BULLETIN OF THE UNITED STATES FISH COMMISSION. 1881
An opinion regarding the influence upon the coast fisheries of the steamers used in the Menhaden Fishery.
I am engaged in the menhaden fishery, having been master of a steamer in that business for six years past and before that for four years in a sail vessel.
In view of the fact that a bill is pending before the New Jersey legislature to stop the use of steamers for catching menhaden off the coast of that State, will you plesae state your views as to the relative extent of the injury, if any, done to the fisheries for edible fish by the operations of the menhaden fishermen as compared with the influence of other causes, including the destructon of menhaden by their natural enemies?
1. Do we catch edible fish ourselves with our set-nets?
We do not find them with the menhaden, except as thjey are chasing and worrying the menhaden. We never look for nor set for anything else but menhaden, and, take the season through, we do not catch enough to supply our table on board the steamer.
There was one instance that you have heard of, but it was exceptional and was the only one that ever happened in my experience. In June last, while on my steamer, the J.W. Hawkins, off Rockaway, I set for what I supposed to be a school of menhaden. When I had surround them them I thought I discovered they were bluefish, and that my seine was gone (for bluefish eat a seine, and such a school would have destroyed it quickly), but I could not get away from them, and was glad to find out they were weakfish.
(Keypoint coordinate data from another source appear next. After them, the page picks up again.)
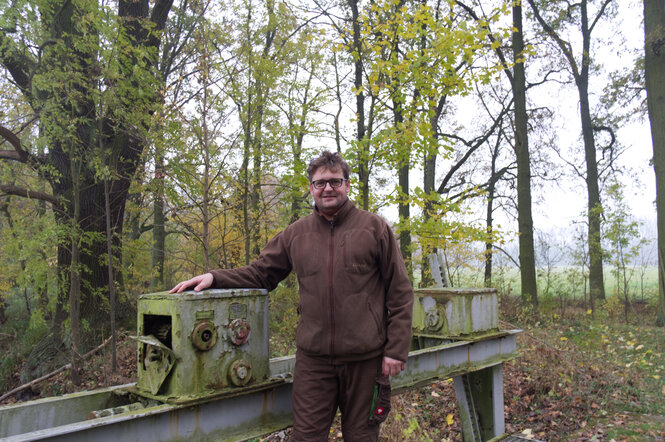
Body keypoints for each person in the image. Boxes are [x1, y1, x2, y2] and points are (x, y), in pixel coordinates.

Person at [170, 150, 413, 441]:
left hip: (365, 361)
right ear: (311, 188)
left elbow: (400, 291)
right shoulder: (297, 234)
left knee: (362, 437)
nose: (327, 188)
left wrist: (396, 349)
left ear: (347, 185)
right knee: (306, 437)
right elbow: (261, 273)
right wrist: (215, 278)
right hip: (315, 363)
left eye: (335, 182)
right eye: (320, 183)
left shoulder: (374, 229)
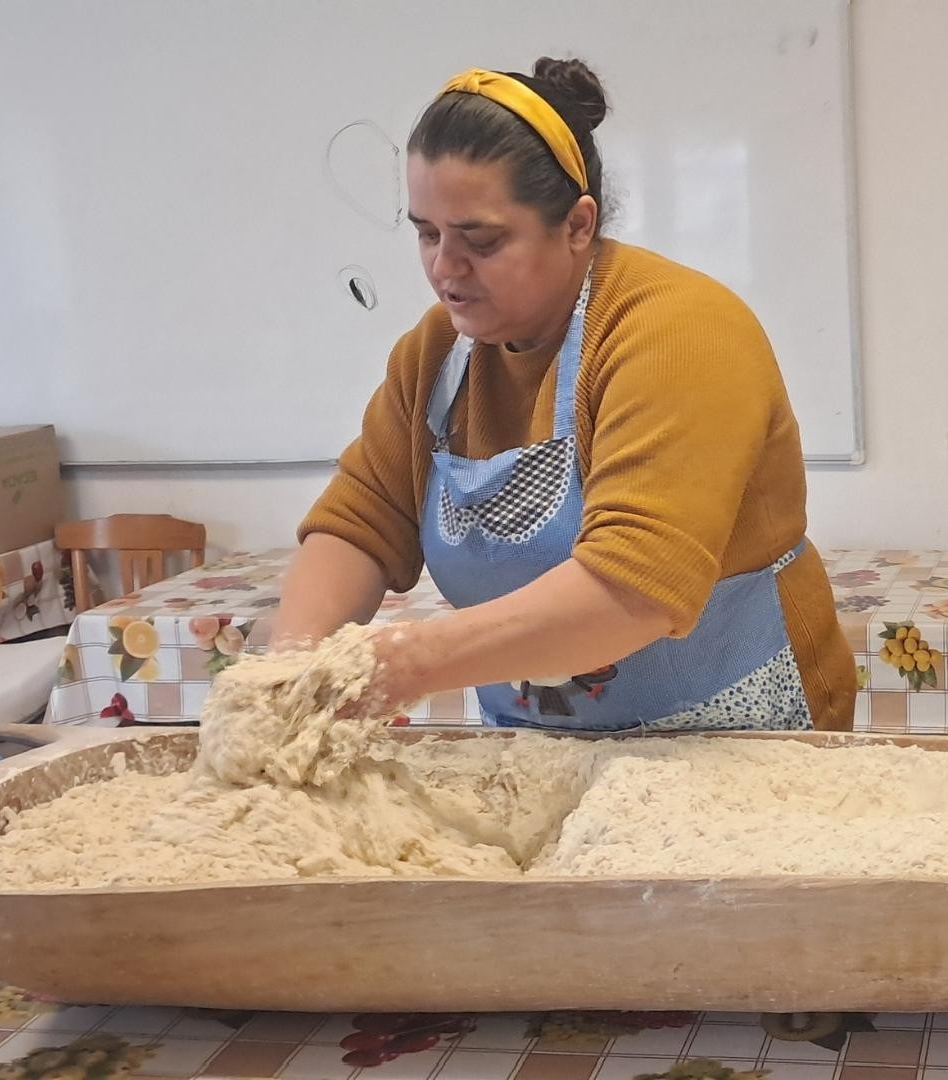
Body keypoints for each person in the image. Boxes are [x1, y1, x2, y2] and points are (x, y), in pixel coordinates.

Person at [274, 57, 854, 732]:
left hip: (731, 731)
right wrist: (292, 671)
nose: (443, 267)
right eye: (427, 234)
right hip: (542, 739)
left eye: (480, 240)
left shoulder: (679, 333)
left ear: (578, 225)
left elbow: (633, 588)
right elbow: (363, 524)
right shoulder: (436, 354)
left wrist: (400, 664)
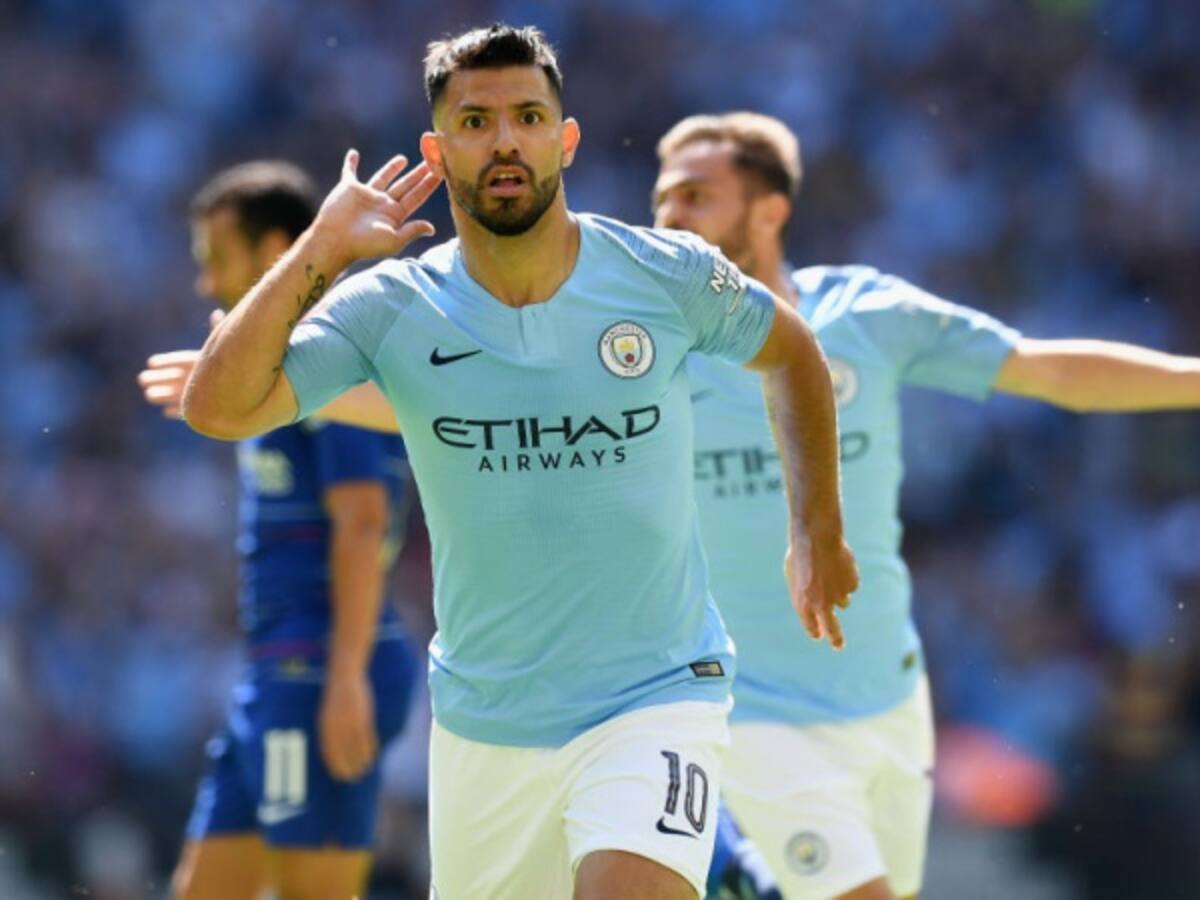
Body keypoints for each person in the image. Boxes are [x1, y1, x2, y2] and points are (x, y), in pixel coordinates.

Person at [181, 25, 858, 900]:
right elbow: (219, 408)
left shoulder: (662, 274)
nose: (505, 140)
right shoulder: (392, 305)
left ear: (563, 138)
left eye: (528, 116)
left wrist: (817, 528)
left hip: (655, 696)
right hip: (485, 723)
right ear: (437, 148)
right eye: (475, 121)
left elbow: (792, 351)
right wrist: (319, 251)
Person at [650, 111, 1200, 900]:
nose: (671, 215)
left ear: (769, 210)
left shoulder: (867, 316)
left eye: (698, 194)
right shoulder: (646, 351)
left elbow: (1051, 372)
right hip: (751, 713)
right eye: (663, 196)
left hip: (889, 699)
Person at [137, 160, 418, 900]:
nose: (204, 282)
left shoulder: (328, 355)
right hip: (273, 672)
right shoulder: (262, 372)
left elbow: (364, 521)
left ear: (273, 252)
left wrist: (346, 676)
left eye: (216, 259)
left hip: (322, 669)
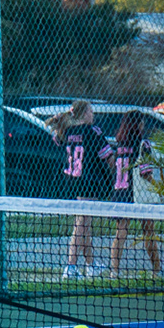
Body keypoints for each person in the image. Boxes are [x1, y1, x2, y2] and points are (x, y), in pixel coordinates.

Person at [49, 100, 111, 280]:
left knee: (86, 224)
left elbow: (56, 138)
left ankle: (90, 264)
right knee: (81, 223)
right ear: (84, 114)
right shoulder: (93, 132)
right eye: (90, 111)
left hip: (74, 180)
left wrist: (58, 121)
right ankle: (71, 265)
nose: (93, 115)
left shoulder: (68, 131)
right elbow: (108, 157)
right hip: (89, 181)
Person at [105, 110, 161, 275]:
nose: (144, 125)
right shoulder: (143, 144)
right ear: (138, 124)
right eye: (142, 122)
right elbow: (146, 172)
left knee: (120, 233)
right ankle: (157, 270)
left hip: (120, 192)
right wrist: (161, 188)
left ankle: (114, 271)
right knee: (149, 232)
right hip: (138, 194)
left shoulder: (120, 145)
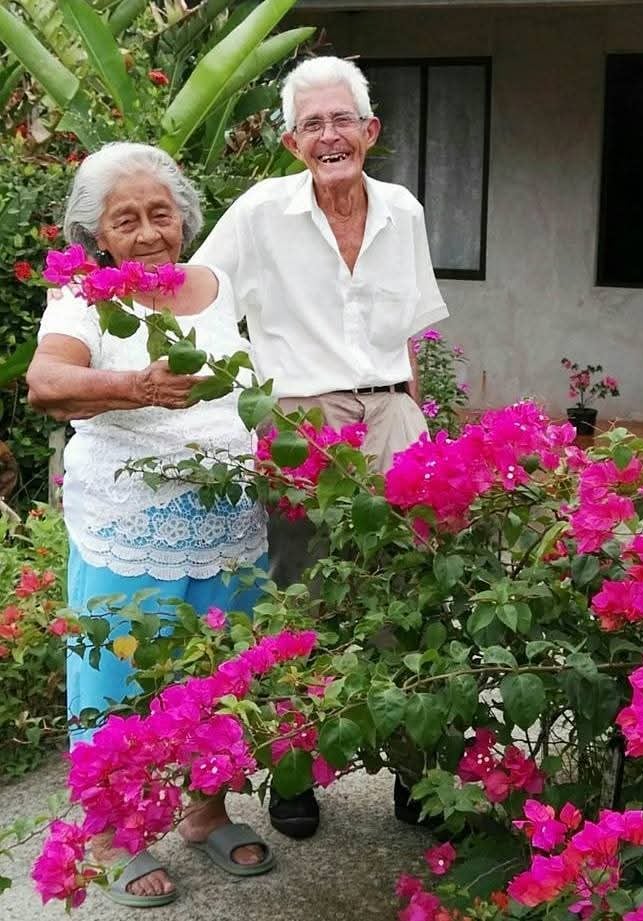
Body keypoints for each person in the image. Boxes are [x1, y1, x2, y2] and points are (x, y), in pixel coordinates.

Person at [191, 56, 449, 838]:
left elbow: (406, 328)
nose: (330, 135)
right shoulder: (262, 212)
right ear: (290, 140)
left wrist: (412, 416)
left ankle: (417, 766)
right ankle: (296, 772)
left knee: (413, 584)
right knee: (300, 591)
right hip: (301, 415)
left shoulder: (403, 209)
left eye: (343, 120)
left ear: (370, 131)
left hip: (390, 408)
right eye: (313, 124)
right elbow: (201, 293)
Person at [26, 142, 274, 907]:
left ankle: (207, 809)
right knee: (118, 678)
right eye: (124, 219)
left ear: (184, 218)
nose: (147, 232)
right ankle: (113, 831)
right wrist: (136, 385)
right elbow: (46, 383)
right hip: (130, 525)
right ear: (97, 235)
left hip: (231, 519)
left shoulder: (216, 281)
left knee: (221, 672)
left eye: (159, 213)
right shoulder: (84, 296)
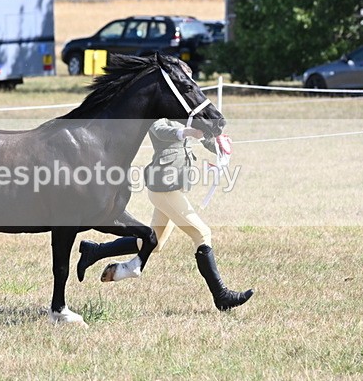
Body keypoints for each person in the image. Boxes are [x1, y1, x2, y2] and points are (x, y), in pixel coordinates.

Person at [76, 118, 253, 311]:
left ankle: (95, 251)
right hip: (163, 188)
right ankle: (222, 296)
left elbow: (201, 136)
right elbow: (159, 131)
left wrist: (219, 144)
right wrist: (187, 132)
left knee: (156, 243)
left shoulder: (183, 114)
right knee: (202, 234)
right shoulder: (159, 114)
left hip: (172, 186)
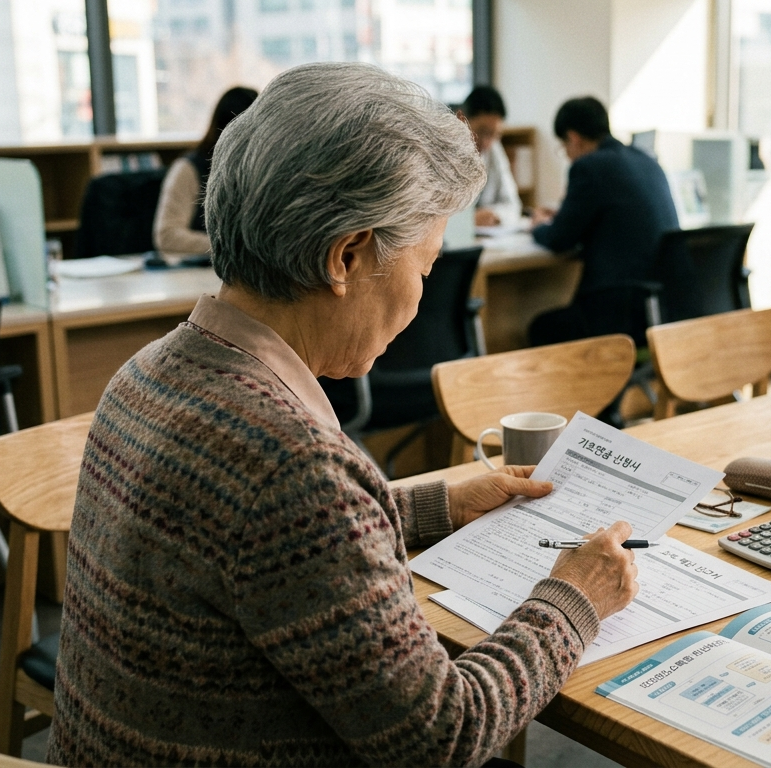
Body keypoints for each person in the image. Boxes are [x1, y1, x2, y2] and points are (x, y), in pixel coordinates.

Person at [48, 63, 639, 768]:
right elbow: (444, 735)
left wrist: (427, 506)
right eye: (423, 266)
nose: (421, 297)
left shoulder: (146, 372)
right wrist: (576, 595)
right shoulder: (292, 465)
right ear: (346, 256)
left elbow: (256, 549)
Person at [529, 96, 679, 347]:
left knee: (542, 329)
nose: (566, 154)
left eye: (563, 146)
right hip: (661, 309)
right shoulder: (647, 161)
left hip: (617, 314)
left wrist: (537, 228)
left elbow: (559, 239)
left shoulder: (589, 166)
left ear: (573, 138)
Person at [152, 86, 258, 255]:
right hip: (199, 271)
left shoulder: (258, 169)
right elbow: (167, 236)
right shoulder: (188, 169)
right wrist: (230, 249)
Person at [456, 85, 522, 228]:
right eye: (481, 131)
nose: (486, 143)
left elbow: (513, 205)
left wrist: (495, 215)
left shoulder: (494, 148)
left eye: (494, 134)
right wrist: (468, 220)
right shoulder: (440, 152)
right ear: (461, 118)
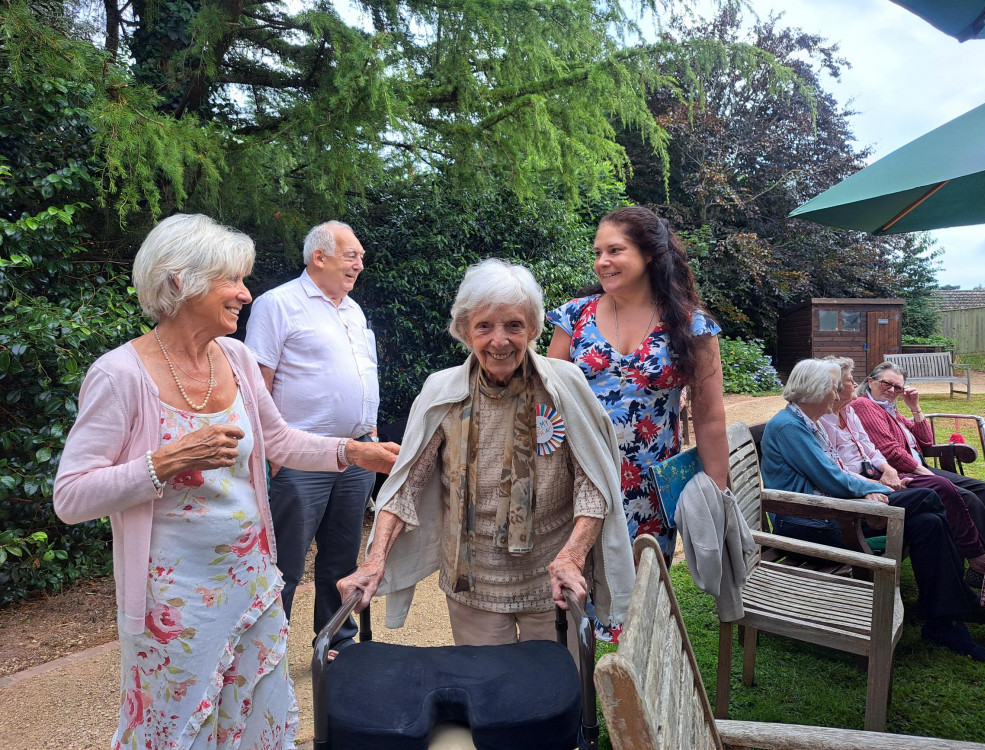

I took about twenty tons of them and carried them at once to Fulton Market, New York, and sold them for edible fish. At the same time, two other steamers made hauls of the same and sold theirs in the same way.
I have been engaged in menhaden fishing for thirteen years and for six years have been master of a steamer in that business, and in my judgement, during that time, not one fish of one thousand of those which have been rendered into fertilizer was an edible fish, unless the menhaden theselves are called such.
2. Assuming that menhaden are the chief food of the bluefish, and in part of the weakfish, bonito, cod, and bass, do our steamers render these edible fish scarce by driving off or catching up the menhaden? That is a question which everyone engaged in the business is interested in asking.
I am entirely satisfied with the position take by Professors Baird, Huxley, Goode, and others, that all the menhaden that man has ever caught in any one year have been but as a drop in the bucket compared to those which are annually destroyed by the bluefish and sharks, and their other natural enemies.
Some years, when with a sail-gear, I have found less fish than in other years, but since I have been in a steamer, my cruising has been more extended and I can't say that I have seen less fish in any one year than in another. During the season of 1881 I cruised from Cape Henlopen to Montauk Point, and in my judgement as many fish came on to coast in the spring as I ever saw in a spring before, and although the fish were in different localities from what they sometimes are, I think I saw as many menhaden that season as ever before.
3. Does the cruising of our steamers drive the menhaden from any part of the coast? I believe it does not.
Although it is true that menhaden do oftentimes seem to be shy, and do not show up as well as at others, and although you may by rowing ahead of or around a small school cause them to sink below the surface, and that they will then change their position before showing up again, and although when you make a stab at one side of a school it may turn just far enough to clear your seine and then pursue its course; yet it is my opinion, and so far as I know it is the universal opinion of fishermen, that when a large body of fish is coming upon the coast, or is located upon the coast, or at sea, there is no such thing as stopping them or varying their course by nets or boats or steamers or by any other means that we know of.
We cannot explain the movements of the menhaden.
During most of the season of 1881 they were on the coast of New Jersey, and most of the fishing fleet were there, but the menhaden did not leave. It is said that edible fish were scare on the coast during 1881, but it could not have been from the absence of their food, for the menhaden were there.
Steamers certainly don't frighten the fish. their going over a school of menhaden has no more effect than a sail vessel. They sink at the bow and come up at the stern. Moreover the steamers don't go near the school; they simply carry the fishing crews to the fishing grounds and wait off one side to receive the fish after they are caught.